Sicuramente, se le indagini dovessero confermare quanto accaduto, si tratterebbe di un comportamento grave.
Leggendo alcuni articoli con i quali i giornali locali hanno diffuso la notizia, non si può fare a meno di pensare che ci sia davvero molto lavoro da fare per eliminare stereotipi e pregiudizi radicati, spesso quasi inconsapevolmente, all’interno della società civile.
Nel riportare la notizia, il quotidiano online Cityrumors definisce il comportamento del titolare della palestra “razzista e ignobile”: nonostante questa presa di posizione, il quotidiano titola “Razzismo a Pescara: niente piscina per la piccola zingara”, utilizzando un termine che in Italia ha una valenza negativa e stigmatizzante forte e diffusa.
Ancora più preoccupanti, però, sono i numerosi commenti dei lettori dei diversi giornali.
Alcuni lettori di Giornalettismo.com scrivono “Solidarieta’ al gestore.

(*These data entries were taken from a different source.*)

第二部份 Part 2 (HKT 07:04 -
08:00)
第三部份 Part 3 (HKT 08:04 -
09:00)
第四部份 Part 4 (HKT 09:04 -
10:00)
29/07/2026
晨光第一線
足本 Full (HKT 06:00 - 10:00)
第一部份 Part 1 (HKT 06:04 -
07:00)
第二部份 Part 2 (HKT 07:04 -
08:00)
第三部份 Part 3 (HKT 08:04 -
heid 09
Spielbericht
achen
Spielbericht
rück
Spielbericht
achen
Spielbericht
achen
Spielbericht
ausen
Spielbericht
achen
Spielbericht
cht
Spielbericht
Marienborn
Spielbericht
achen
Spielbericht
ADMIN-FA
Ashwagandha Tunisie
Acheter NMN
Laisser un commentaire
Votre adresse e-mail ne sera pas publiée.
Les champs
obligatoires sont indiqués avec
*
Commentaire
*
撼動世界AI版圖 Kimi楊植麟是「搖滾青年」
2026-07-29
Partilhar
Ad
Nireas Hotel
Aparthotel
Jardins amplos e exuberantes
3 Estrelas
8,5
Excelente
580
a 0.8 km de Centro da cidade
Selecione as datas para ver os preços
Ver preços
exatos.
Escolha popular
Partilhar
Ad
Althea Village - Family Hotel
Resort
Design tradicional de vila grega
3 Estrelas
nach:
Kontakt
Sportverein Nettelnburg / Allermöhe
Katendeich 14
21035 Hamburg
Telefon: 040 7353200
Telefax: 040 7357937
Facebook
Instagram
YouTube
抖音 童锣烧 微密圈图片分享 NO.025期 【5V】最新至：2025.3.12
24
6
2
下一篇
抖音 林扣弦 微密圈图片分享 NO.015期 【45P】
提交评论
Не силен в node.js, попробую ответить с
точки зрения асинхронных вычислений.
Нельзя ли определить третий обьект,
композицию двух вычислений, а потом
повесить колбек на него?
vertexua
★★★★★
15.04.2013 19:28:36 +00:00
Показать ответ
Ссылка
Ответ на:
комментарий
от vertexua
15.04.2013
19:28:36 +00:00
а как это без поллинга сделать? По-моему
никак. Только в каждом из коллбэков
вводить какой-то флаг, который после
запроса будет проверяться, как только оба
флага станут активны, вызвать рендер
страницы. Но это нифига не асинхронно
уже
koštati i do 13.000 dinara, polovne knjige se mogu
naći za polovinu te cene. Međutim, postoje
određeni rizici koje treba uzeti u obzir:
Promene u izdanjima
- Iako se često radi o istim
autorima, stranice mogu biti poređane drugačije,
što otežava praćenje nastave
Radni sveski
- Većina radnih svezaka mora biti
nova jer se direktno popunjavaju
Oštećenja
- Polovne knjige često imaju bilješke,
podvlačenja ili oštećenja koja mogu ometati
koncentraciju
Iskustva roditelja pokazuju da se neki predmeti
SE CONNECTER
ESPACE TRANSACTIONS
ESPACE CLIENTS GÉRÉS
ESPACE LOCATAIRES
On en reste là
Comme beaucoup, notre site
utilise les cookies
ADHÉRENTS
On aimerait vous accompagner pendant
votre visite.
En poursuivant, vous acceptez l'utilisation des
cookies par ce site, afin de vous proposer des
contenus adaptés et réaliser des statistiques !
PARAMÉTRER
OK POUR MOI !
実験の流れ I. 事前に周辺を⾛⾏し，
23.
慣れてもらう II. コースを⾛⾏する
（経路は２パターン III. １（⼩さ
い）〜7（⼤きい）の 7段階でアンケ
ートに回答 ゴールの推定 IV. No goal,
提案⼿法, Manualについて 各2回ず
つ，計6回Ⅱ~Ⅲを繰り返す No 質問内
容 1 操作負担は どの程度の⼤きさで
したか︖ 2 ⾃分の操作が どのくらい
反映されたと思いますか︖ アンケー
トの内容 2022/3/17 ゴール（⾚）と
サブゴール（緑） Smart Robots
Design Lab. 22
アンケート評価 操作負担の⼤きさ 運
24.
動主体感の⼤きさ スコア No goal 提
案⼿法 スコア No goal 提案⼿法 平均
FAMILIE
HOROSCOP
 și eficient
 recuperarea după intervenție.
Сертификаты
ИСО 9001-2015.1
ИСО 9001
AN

Questa gentaglia ha capito da un pezzo che qui comandano loro. hanno solo diritti e nessun dovere”, “Ma come si fa a difendere ste persone che sanno solo derubare? andate in certi paesi a vedere che fine fanno fare a sti parassiti”.
Su Il Centro, compaiono questi commenti: “Sempre la stessa storia: uno non può dire di no che subito diventa razzista. Ma poi uno a casa sua non può decidere chi vuole e chi non vuole?”, “Ma dico io no ma sta gente che arriva con arroganza e prosopopea non la si può sbattere fuori da Pescara”, “Io genitore avrei qualche remora a mandare mio figlio in una struttura frequentata da rom”.
E sul quotidiano Il Pescara: “Come le piante ..vanno raddrizzate da piccole”, “Io personalmente non accetterei mai uno zingaro”.
Altri, fortunatamente, avvertono sulla pericolosità di generalizzazioni di questo tipo. In particolare, un lettore ricorda i manifesti affissi dal Pdl lo scorso maggio, per cui l’Unar aveva trasmesso alla Procura di Pescara una comunicazione di reato per la violazione della legge contro le discriminazioni “razziali”. Sui manifesti si leggeva “Fuori dalle case popolari rom e delinquenti”.